A third aspect of the campaign is supporting a “joined-up” approach. The UK, New Zealand, France and the Netherlands have an initiative to adopt a “cross-domain approach to include aviation security, manufacturing standards, customs and consumer protection agencies”.
While air cargo is scanned for items that pose a risk to security, like explosives, there is no similar measure for safety: screening for lithium batteries. But in the US there could be moves to change this. Executive director of the US Airforwarders’ Association Brandon Fried said in October: “We think canines can be trained to spot unidentified lithium ion batteries.” He added that there was little else the industry could do, particularly in the US, which was mainly an importer. “I am still concerned that governments are not stepping up to the lithium battery threat. They put the responsibility on forwarders and airlines, but what are governments doing to ensure standards are not a danger to the public?

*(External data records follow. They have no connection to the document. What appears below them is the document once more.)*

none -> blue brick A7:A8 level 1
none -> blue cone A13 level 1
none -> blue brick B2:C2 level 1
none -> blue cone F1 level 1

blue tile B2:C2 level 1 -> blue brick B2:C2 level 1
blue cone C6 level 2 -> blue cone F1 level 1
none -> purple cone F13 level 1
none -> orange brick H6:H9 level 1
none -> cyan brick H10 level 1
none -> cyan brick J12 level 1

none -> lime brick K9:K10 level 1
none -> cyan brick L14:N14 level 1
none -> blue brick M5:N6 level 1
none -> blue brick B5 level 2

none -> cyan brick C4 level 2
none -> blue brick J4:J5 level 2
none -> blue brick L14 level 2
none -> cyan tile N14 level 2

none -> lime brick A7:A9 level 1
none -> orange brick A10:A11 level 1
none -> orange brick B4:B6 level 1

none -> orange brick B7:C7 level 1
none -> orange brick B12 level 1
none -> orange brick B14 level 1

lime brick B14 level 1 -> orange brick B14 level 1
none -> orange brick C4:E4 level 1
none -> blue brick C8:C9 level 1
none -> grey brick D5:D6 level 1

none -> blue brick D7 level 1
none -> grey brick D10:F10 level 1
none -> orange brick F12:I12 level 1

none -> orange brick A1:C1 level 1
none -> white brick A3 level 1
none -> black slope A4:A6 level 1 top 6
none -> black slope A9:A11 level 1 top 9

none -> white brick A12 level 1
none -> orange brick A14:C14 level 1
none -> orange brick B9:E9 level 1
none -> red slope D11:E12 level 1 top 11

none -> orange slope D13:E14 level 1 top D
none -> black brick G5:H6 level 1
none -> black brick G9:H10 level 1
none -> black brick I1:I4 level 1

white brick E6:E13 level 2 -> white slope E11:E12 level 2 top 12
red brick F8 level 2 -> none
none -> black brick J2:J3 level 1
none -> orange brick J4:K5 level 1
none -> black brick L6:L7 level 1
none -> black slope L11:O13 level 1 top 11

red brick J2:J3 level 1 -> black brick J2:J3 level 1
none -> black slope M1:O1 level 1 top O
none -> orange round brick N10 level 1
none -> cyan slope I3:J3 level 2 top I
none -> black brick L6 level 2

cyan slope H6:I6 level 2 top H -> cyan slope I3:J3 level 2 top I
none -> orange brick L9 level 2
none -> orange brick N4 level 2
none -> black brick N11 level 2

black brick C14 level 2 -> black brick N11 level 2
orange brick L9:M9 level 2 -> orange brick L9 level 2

“Many of the [culprit] companies are outside the US – so here it’s about awareness. But it’s a concern,” said Mr Fried.
The partnering associations have also called on governments to enforce rules more strictly.
“Safety is aviation’s top priority,” said Glyn Hughes, IATA’s global head of cargo. “Airlines, shippers and manufacturers have worked hard to establish rules that ensure lithium batteries can be carried safely. But the rules are only effective if they are enforced and backed-up by significant penalties. “Government authorities must step up and take responsibility for stopping rogue producers and exporters. Abuses of dangerous goods shipping regulations, which place aircraft and passenger safety at risk, must be criminalised.”
James Hookham, GSF secretary general, added: “Responsible shippers rely on government enforcement of standards to protect their investment in training and safe operating procedures. Air freight remains a vital link in international supply chains and it is essential that the rules for ensuring the safe movement of all cargoes are understood and acted on by all parties involved.”